Дзамполь с горечью хмыкнул:
- Ничего себе дитя!.. Она уже успела пожить в свое удовольствие, не так ли?
- А ты?
- Это совсем другое дело!
- Только потому, что ты побывал в мэрии и церкви? Подобные аргументы недостойны тебя, Алессандро! У Стеллы был муж, у тебя жена, так что вы квиты! Она вдова, ты - вдовец! Бедняжке не повезло с мужем? Ты тоже не обрел особого блаженства в браке. Да вы просто созданы друг для друга! Ты попросишь руки Стеллы, женишься - и делу конец. Тут и говорить не о чем!
- Не о чем говорить? - возопил инспектор. - Так, значит, вы меня жените, делаете отцом семейства, прежде чем я успею все обдумать, а в утешение не находите ничего лучше, как заявить, будто тут и без того все ясно? Ну нет! Разговор еще далеко не исчерпан! Не знаю, как принято поступать у вас в Вероне, синьор Тарчинини, но мы, туринцы, не имеем обыкновения заключать браки с бухты-барахты, наплевав на общественное мнение! И, кстати, по какому праву вы вмешиваетесь в мою личную жизнь?
- По праву дружбы! А еще потому, что ты мне очень нравишься, Алессандро... и я запрещаю тебе смеяться над этим... Возможно, я ошибся, но... с тех пор как мы познакомились, у меня возникло ощущение, что ты глубоко несчастлив и взъелся на всех женщин только за то, что крайне неудачно выбрал себе спутницу жизни... И потом, мне ужасно жаль очаровательную крошку Стеллу, которая за первую же совершенную глупость расплачивается внебрачным ребенком и вдобавок потеряла того, кто мог бы стать ее мужем... Вот я и сказал себе: в его годы мой друг Алессандро уже ни за что не найдет такой красивой девушки! И он наверняка обретет с ней истинное счастье, поскольку Стелла никогда не забудет, что именно он вернул ей честь! А что до малыша... Он, как пить дать, вырастет настоящим красавчиком. Уж прости меня, Алессандро, но вряд ли тебе удастся зачать такого, поскольку хоть покойный берсальер и немногого стоил чисто по-человечески, но уж насчет внешности - пардон! А ребенок так и не узнает, что ты ему не родной отец: во-первых, никто об этом даже не догадается, а во-вторых, мой Алессандро, с его золотым сердцем, привяжется к малышу! Вот что заставило меня заговорить о тебе со Стеллой... А она так обрадовалась... Будто я вернул ей смысл жизни! И еще я подумал, что в первый раз ты настолько неудачно выбрал подругу, что разумнее хоть теперь воспользоваться дружеской помощью... Мне бы не хотелось огорчать тебя, Алессандро, равно как и принуждать к чему бы то ни было. И лишь искренняя привязанность побудила немного обмануть Стеллу. Прости, если я не прав... Сейчас же пойду к Дани и повинюсь перед девушкой. Видно, бедняге на роду написано остаться матерью-одиночкой, а ее ребенку - незаконнорожденным, несчастным безотцовщиной... Ma que! В конце концов, это же ее вина, правда?
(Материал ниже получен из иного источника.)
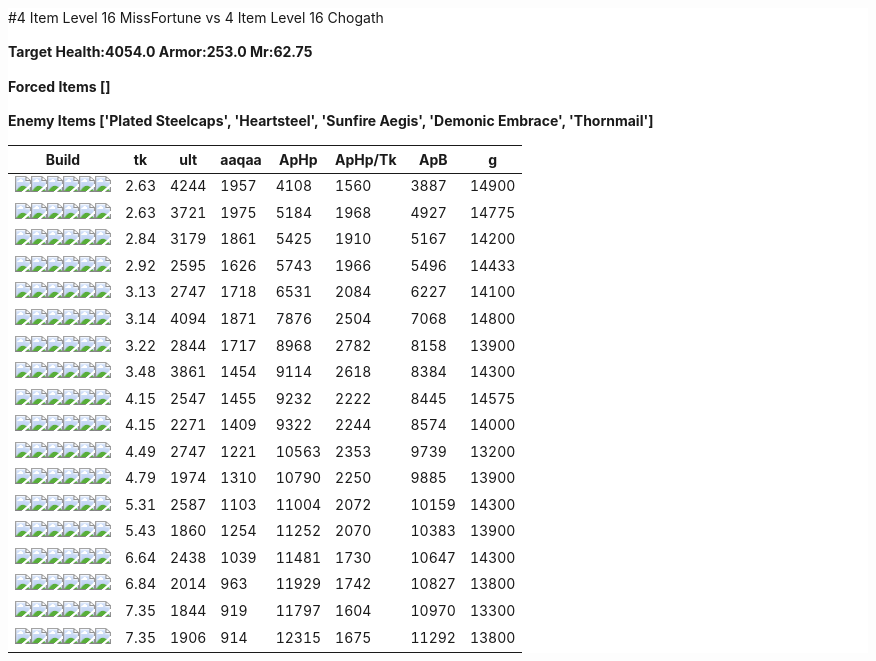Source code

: 










































#4 Item Level 16 MissFortune vs 4 Item Level 16 Chogath

**Target Health:4054.0 Armor:253.0 Mr:62.75**


**Forced Items []**


**Enemy Items ['Plated Steelcaps', 'Heartsteel', 'Sunfire Aegis', 'Demonic Embrace', 'Thornmail']**




Build | tk | ult | aaqaa |ApHp | ApHp/Tk | ApB | g
-|-|-|-|-|-|-|-
![](/item/3153.png)![](/item/3036.png)![](/item/3142.png)![](/item/3004.png)![](/item/1038.png)![](/item/1038.png)|2.63|4244|1957|4108|1560|3887|14900
![](/item/3153.png)![](/item/3036.png)![](/item/3142.png)![](/item/3091.png)![](/item/1038.png)![](/item/1037.png)|2.63|3721|1975|5184|1968|4927|14775
![](/item/3153.png)![](/item/3036.png)![](/item/3091.png)![](/item/6692.png)![](/item/1001.png)![](/item/1038.png)|2.84|3179|1861|5425|1910|5167|14200
![](/item/3153.png)![](/item/3036.png)![](/item/3091.png)![](/item/3078.png)![](/item/1001.png)![](/item/1038.png)|2.92|2595|1626|5743|1966|5496|14433
![](/item/3153.png)![](/item/3036.png)![](/item/3091.png)![](/item/3139.png)![](/item/1001.png)![](/item/1038.png)|3.13|2747|1718|6531|2084|6227|14100
![](/item/3153.png)![](/item/3036.png)![](/item/3142.png)![](/item/3156.png)![](/item/1038.png)![](/item/1038.png)|3.14|4094|1871|7876|2504|7068|14800
![](/item/3153.png)![](/item/3036.png)![](/item/3091.png)![](/item/3156.png)![](/item/1001.png)![](/item/1038.png)|3.22|2844|1717|8968|2782|8158|13900
![](/item/3156.png)![](/item/3036.png)![](/item/3142.png)![](/item/3091.png)![](/item/1053.png)![](/item/1038.png)|3.48|3861|1454|9114|2618|8384|14300
![](/item/3153.png)![](/item/3091.png)![](/item/3156.png)![](/item/3142.png)![](/item/1038.png)![](/item/1037.png)|4.15|2547|1455|9232|2222|8445|14575
![](/item/3153.png)![](/item/3091.png)![](/item/3156.png)![](/item/6692.png)![](/item/1001.png)![](/item/1038.png)|4.15|2271|1409|9322|2244|8574|14000
![](/item/3091.png)![](/item/3156.png)![](/item/3139.png)![](/item/3036.png)![](/item/1001.png)![](/item/1053.png)|4.49|2747|1221|10563|2353|9739|13200
![](/item/3153.png)![](/item/3091.png)![](/item/3156.png)![](/item/3139.png)![](/item/1001.png)![](/item/1038.png)|4.79|1974|1310|10790|2250|9885|13900
![](/item/3091.png)![](/item/3156.png)![](/item/3142.png)![](/item/3139.png)![](/item/1053.png)![](/item/1038.png)|5.31|2587|1103|11004|2072|10159|14300
![](/item/3153.png)![](/item/3091.png)![](/item/3156.png)![](/item/6035.png)![](/item/1001.png)![](/item/1038.png)|5.43|1860|1254|11252|2070|10383|13900
![](/item/3091.png)![](/item/3156.png)![](/item/3142.png)![](/item/6035.png)![](/item/1053.png)![](/item/1038.png)|6.64|2438|1039|11481|1730|10647|14300
![](/item/3091.png)![](/item/3156.png)![](/item/6630.png)![](/item/3139.png)![](/item/1001.png)![](/item/1038.png)|6.84|2014|963|11929|1742|10827|13800
![](/item/3091.png)![](/item/3156.png)![](/item/3139.png)![](/item/3071.png)![](/item/1001.png)![](/item/1053.png)|7.35|1844|919|11797|1604|10970|13300
![](/item/3091.png)![](/item/3156.png)![](/item/6630.png)![](/item/6035.png)![](/item/1001.png)![](/item/1038.png)|7.35|1906|914|12315|1675|11292|13800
- Ее вина, ее вина... Не стоит все-таки преувеличивать! Этот берсальер оказался записным соблазнителем и обманщиком! А чем чище и неискушеннее девушка, тем легче ей угодить в сети...
- Короче говоря, - елейным тоном заметил хитрюга Ромео, - если я тебя правильно понял, Алессандро, тем, кто поддавался очарованию берсальера, в сущности, следовало бы выдавать свидетельство о благонравии?
- Право же...
Тарчинини так тяжко вздохнул, что человек более проницательный, нежели бедняга инспектор, наверняка заподозрил бы его в лукавстве.
- А теперь повторяю тебе, Алессандро, без всякой горечи: оставим этот разговор... Забудь мой необдуманный и неловкий поступок, хоть я и пытался действовать из самых добрых побуждений. И давай вернемся к нашей работе...
- По-вашему, я сейчас в состоянии работать? Вы хоть представляете, что подумает обо мне Стелла? Да она запросто может счесть меня таким же мерзавцем, как берсальер... хотя и менее красивым, о чем вы мне столь любезно напомнили!